#### TEXTE FOURNI

Amadou Mohaman, Aminou Hamadou et Theodore Kotto Epané sont à pied d’œuvre pour maximiser l’enregistrement des contribuables dans le fichier informatique de la Direction générale des impôts. Ils entendent maximiser l’atteinte des objectifs assignés par la direction générale des impôts et limiter la corruption et diverses fraudes fiscales.
« Il m’a été donné de constater que plusieurs contribuables ne figurent pas dans le fichier en ligne de la direction générale des impôts. Je tiens à préciser que seuls les contribuables en ligne sont considérés comme nos partenaires. A cet effet, j’invite tous les contribuables à se faire immatriculer. »
A travers un communiqué rendu public le vendredi 09 octobre 2015, Theodore Kotto Epané, chef du centre des impôts divisionnaires de Bafoussam, entend renforcer l’adhésion des contribuables de son centre à l’informatisation du fichier en marche au niveau de la Direction générale des impôts du Cameroun.
Il précise que «seuls les contribuables en possession d’une carte de contribuable peuvent inscrits dans le fichier et bénéficier de tous les droits liés à leurs activités et à leurs régimes ». Dans cette foulée, le patron de la division des impôts dans le département de la Mifi demande aux commerçants reclassés à la patente d’établir leur registre de commerce dans l’optique de se faire établir une carte de contribuable actualisé.

########

_CONSIGNE 1_
D'après le texte sur l'enregistrement des contribuables, quelle fonction occupe Theodore Kotto Epané ?
_CONSIGNE 2_
Poursuivez, s'il vous plaît, le texte sur l'enregistrement des contribuables après sa dernière phrase.

#### DONNÉES À EXAMINER

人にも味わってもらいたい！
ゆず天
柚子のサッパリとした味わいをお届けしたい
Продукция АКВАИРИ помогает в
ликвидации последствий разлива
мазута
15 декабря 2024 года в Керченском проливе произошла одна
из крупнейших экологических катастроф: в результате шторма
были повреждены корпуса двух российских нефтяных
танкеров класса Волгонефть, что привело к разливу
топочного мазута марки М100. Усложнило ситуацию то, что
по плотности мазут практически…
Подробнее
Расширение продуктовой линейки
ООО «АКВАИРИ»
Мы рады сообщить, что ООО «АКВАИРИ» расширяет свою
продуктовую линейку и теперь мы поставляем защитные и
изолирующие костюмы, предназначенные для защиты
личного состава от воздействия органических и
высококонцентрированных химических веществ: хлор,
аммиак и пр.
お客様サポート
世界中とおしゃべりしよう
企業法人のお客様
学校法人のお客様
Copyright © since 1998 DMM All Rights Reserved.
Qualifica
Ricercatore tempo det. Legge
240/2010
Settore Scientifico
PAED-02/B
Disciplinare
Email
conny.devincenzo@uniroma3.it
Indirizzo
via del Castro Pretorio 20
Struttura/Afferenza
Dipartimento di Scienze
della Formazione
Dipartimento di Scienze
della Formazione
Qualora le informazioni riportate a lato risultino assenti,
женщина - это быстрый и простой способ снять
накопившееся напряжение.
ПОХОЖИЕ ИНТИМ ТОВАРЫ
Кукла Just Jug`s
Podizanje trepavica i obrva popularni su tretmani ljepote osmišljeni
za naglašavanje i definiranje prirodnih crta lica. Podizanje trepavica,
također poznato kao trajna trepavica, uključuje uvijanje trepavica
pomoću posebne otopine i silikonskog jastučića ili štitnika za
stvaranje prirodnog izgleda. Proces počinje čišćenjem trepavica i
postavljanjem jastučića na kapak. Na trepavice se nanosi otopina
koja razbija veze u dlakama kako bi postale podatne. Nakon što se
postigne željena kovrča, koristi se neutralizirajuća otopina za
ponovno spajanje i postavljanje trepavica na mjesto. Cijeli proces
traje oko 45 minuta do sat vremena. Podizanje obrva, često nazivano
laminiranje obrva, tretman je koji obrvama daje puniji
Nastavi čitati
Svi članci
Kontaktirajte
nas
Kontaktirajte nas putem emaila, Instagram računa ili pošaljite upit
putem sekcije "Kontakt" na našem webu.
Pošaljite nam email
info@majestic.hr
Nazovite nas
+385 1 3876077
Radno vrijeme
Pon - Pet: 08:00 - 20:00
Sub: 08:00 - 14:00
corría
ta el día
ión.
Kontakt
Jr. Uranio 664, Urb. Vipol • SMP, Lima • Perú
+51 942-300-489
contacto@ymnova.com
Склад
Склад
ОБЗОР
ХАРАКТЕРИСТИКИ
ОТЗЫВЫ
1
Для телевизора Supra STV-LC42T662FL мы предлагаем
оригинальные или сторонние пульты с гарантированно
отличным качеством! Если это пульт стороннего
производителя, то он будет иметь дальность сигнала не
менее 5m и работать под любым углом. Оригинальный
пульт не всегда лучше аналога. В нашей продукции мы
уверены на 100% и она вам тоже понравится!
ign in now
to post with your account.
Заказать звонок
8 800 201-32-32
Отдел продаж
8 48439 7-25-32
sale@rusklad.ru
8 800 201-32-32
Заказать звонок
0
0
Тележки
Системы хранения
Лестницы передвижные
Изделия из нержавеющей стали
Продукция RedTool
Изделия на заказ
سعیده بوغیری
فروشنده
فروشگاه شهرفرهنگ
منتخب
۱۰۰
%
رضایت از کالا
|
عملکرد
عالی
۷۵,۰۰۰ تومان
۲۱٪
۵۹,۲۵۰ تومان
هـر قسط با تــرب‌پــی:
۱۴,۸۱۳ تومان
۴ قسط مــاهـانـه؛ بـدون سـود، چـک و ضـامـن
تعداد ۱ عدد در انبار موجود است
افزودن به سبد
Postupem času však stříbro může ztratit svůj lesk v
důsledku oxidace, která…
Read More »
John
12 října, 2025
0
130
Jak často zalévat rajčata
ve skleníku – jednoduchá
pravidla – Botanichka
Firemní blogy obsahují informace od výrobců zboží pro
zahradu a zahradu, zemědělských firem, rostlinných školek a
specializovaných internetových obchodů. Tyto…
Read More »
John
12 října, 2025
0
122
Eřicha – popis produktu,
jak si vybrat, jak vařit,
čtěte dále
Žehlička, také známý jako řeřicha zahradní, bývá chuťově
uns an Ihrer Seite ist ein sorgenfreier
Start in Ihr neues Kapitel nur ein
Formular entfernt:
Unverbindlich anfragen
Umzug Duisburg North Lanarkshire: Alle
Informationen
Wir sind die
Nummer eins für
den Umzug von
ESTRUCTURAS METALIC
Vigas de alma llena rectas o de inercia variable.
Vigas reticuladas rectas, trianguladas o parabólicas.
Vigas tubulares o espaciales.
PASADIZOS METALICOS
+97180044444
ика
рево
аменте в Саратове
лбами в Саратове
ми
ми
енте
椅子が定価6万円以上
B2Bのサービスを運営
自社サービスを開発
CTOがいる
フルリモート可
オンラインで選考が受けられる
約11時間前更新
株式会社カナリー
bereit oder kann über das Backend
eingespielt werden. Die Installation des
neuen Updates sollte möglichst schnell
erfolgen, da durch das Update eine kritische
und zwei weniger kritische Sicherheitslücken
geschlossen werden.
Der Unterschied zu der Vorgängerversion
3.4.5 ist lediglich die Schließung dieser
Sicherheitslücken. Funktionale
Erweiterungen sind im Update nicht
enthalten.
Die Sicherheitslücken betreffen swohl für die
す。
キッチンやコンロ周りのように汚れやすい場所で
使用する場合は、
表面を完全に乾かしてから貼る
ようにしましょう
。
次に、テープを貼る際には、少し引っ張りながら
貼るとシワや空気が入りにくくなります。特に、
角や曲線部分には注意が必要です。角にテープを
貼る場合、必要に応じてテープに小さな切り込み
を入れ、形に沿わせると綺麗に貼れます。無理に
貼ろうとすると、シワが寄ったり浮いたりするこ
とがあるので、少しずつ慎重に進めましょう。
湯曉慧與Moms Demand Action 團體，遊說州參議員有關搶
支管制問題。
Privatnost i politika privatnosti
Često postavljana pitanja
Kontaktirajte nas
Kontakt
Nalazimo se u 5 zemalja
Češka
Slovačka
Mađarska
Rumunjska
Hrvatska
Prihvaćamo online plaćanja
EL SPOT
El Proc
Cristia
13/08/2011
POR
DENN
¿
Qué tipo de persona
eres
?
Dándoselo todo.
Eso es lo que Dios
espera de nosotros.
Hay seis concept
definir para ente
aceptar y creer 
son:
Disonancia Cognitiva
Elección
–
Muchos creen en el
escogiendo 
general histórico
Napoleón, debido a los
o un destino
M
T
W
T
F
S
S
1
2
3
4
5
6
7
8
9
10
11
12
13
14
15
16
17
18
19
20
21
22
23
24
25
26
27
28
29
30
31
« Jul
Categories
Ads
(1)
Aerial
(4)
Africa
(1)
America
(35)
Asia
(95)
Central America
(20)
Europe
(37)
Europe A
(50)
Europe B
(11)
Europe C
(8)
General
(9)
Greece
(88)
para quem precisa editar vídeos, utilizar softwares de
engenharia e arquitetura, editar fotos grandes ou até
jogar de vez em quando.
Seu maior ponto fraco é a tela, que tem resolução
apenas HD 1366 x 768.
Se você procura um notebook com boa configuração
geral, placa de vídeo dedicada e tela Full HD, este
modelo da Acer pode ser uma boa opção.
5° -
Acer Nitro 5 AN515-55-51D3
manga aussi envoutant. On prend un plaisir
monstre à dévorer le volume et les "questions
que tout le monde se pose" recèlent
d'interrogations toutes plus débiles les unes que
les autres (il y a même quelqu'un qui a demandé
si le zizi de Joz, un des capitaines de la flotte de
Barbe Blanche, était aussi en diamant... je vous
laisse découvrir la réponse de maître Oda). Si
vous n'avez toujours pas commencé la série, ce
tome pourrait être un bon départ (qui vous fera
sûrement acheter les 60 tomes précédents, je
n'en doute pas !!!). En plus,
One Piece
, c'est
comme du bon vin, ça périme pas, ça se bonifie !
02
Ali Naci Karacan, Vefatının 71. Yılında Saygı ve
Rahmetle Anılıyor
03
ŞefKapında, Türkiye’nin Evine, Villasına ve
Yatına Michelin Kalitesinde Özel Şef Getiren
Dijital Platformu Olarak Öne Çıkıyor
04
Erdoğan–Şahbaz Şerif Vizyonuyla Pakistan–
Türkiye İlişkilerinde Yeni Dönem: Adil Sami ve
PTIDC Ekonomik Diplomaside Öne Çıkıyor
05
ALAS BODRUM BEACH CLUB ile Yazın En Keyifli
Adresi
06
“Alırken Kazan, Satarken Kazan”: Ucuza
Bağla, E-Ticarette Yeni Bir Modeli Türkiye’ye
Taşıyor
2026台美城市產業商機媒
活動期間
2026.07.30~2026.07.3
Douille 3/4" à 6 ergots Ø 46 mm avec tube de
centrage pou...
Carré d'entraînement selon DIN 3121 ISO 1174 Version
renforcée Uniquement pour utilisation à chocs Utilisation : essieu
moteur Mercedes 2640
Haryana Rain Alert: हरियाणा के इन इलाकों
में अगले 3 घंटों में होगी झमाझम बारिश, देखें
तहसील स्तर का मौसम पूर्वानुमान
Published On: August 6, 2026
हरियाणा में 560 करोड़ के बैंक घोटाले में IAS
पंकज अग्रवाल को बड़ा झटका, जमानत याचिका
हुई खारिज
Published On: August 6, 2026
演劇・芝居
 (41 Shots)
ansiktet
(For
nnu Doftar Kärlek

########

_ZONE DE RÉPONSE 1_
Il est chef du centre des impôts divisionnaires de Bafoussam.

_ZONE DE RÉPONSE 2_
Certains commerçants n’y comprennent rien et semblent traîner le pas… Car le 13 octobre 2015 date butoir fixée pour cette régularisation est passée, mais tout le monde n’est pas à jour.
«Pour des besoins professionnels, il faut se mettre à l’informatique. Mes collaborateurs et moi sont à jour. Nous déployons des efforts pour ne pas être à la traîne. Il faut pouvoir gérer les fichiers client en tenant compte de leur informatisation par l’administration fiscale. Au niveau de mon cabinet, je suis arrimé aux exigences de modernisation de l’administration fiscale avec son informatisation.
Mais je comprends aussi les pesanteurs dans lesquelles sont englués certains opérateurs économiques. Ils ont des méthodes qui ne répondent pas toujours à la logique du management moderne », explique Hugues Ngonkeu, conseil fiscal agrée de la Communauté économique et monétaire de l’Afrique centrale et exerçant à Bafoussam.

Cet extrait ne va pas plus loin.